REQUIRED ACTION: Only the lines from the one with "(239, 533) = (355, 285): beige pillow -> none" to the end of the data below should be returned, each exactly as it stands.

▼▼▼

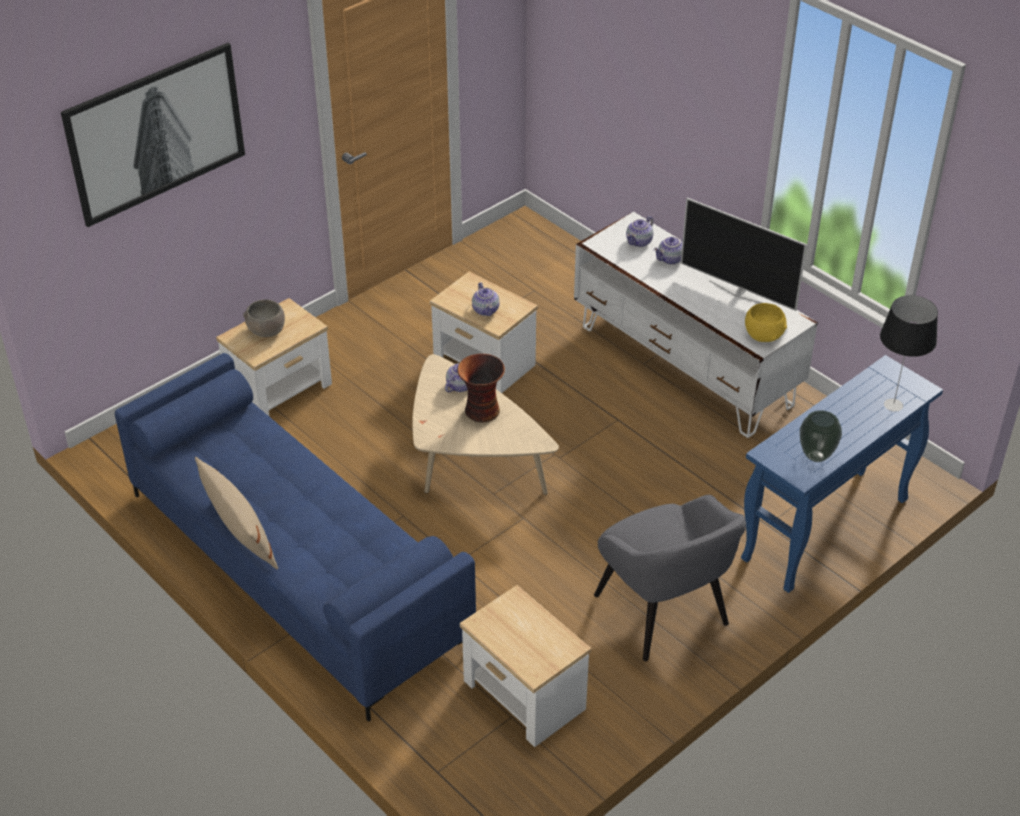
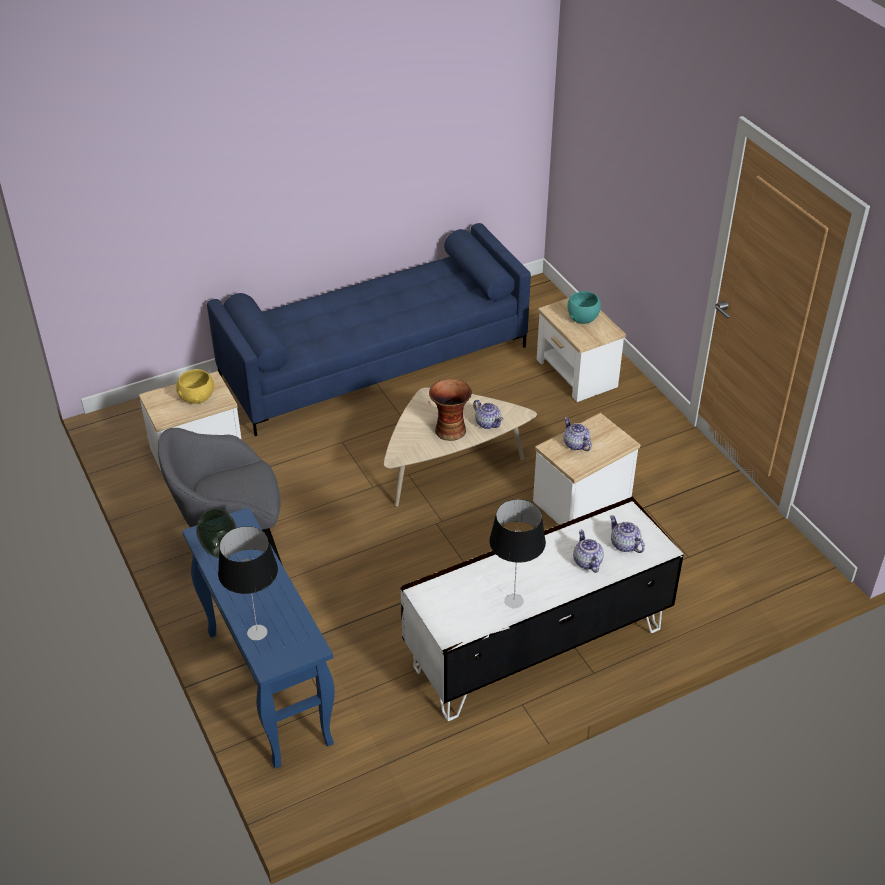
camera: 105 degrees right, 0 degrees up
(156, 133) = (626, 118): picture -> none
(239, 533) = (355, 285): beige pillow -> none
(266, 331) = (582, 317): grey bowl -> turquoise bowl
(486, 309) = (576, 444): teapot -> teapot turned 60 degrees clockwise
(739, 292) = (513, 601): television -> table lamp
(764, 335) = (437, 600): yellow bowl -> yellow bowl (197, 398)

▲▲▲

SOLUTION BELOW:
(239, 533) = (355, 285): beige pillow -> none
(266, 331) = (582, 317): grey bowl -> turquoise bowl
(486, 309) = (576, 444): teapot -> teapot turned 60 degrees clockwise
(739, 292) = (513, 601): television -> table lamp
(764, 335) = (437, 600): yellow bowl -> yellow bowl (197, 398)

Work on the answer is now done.